Top of MATERIAL FOR THE TASK

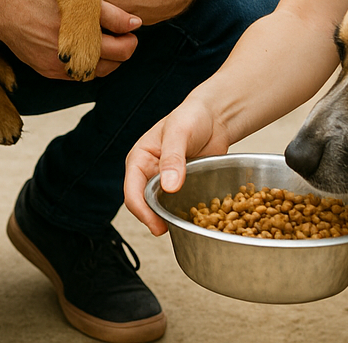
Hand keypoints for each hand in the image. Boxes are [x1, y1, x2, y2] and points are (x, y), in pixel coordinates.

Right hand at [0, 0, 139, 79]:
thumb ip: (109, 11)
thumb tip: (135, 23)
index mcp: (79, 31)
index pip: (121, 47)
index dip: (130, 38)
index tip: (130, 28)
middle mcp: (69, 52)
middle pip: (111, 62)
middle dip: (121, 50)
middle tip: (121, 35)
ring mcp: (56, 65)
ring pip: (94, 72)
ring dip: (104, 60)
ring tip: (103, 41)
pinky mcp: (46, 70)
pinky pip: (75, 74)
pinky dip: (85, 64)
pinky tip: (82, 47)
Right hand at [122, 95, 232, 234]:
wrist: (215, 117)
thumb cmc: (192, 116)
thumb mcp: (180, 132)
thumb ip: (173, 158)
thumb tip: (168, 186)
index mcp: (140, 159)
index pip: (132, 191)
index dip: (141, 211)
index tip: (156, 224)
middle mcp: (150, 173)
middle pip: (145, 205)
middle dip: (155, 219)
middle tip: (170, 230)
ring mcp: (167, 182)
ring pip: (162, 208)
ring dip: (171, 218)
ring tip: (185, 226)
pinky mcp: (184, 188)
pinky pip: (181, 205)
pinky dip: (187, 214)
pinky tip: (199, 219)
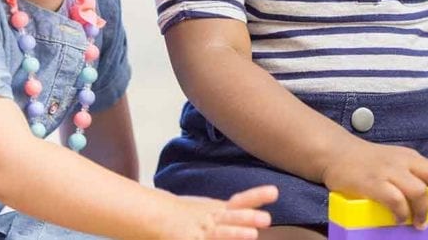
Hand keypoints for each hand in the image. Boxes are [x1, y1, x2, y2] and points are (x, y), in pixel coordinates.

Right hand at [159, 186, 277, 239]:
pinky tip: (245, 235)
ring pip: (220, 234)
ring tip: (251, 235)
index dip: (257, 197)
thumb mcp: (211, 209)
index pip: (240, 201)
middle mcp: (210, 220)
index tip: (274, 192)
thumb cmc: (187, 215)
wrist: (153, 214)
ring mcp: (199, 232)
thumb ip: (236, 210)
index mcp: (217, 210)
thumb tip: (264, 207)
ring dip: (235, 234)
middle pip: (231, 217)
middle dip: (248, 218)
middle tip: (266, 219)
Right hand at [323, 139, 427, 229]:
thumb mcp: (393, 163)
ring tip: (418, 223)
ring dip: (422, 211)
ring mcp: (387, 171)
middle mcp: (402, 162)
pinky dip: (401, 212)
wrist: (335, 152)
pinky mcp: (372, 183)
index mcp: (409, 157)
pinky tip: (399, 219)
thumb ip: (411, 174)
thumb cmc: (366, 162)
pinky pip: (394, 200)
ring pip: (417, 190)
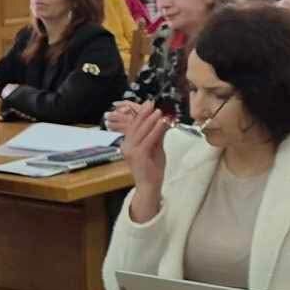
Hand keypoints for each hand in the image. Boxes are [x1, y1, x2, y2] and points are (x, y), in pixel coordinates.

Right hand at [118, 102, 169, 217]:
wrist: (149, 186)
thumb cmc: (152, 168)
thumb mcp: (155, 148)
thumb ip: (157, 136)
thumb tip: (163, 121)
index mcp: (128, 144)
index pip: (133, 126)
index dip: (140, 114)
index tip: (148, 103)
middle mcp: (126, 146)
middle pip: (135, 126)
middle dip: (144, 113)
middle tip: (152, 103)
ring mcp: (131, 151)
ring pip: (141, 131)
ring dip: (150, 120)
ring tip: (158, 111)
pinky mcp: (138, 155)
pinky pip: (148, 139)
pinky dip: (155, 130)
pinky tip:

Bottom of MATERIAL FOR THE TASK

-- WHAT IS BEING ASKED --
Now transcribe the lines above exactly, starting at the line containing "ring dip: (422, 211)" and ending at the line containing "thumb tip: (163, 121)", both lines included, pictures excluded.

-- THE ANSWER --
ring dip: (422, 211)
ring mcp: (387, 171)
middle mcp: (402, 162)
pinky dip: (401, 212)
wrist: (335, 152)
pinky mcp: (372, 183)
index mcp: (409, 157)
pinky tip: (399, 219)
thumb ip: (411, 174)
thumb cmc: (366, 162)
pinky pip: (394, 200)
ring pip: (417, 190)
Hand keypoints for each hand in the image. Boxes are [x1, y1, x2, y2] and points are (x, y), in pixel coordinates.

Right hand at [118, 102, 169, 217]:
wrist: (149, 186)
thumb cmc: (152, 168)
thumb mcp: (155, 148)
thumb ip: (157, 136)
thumb tip: (163, 121)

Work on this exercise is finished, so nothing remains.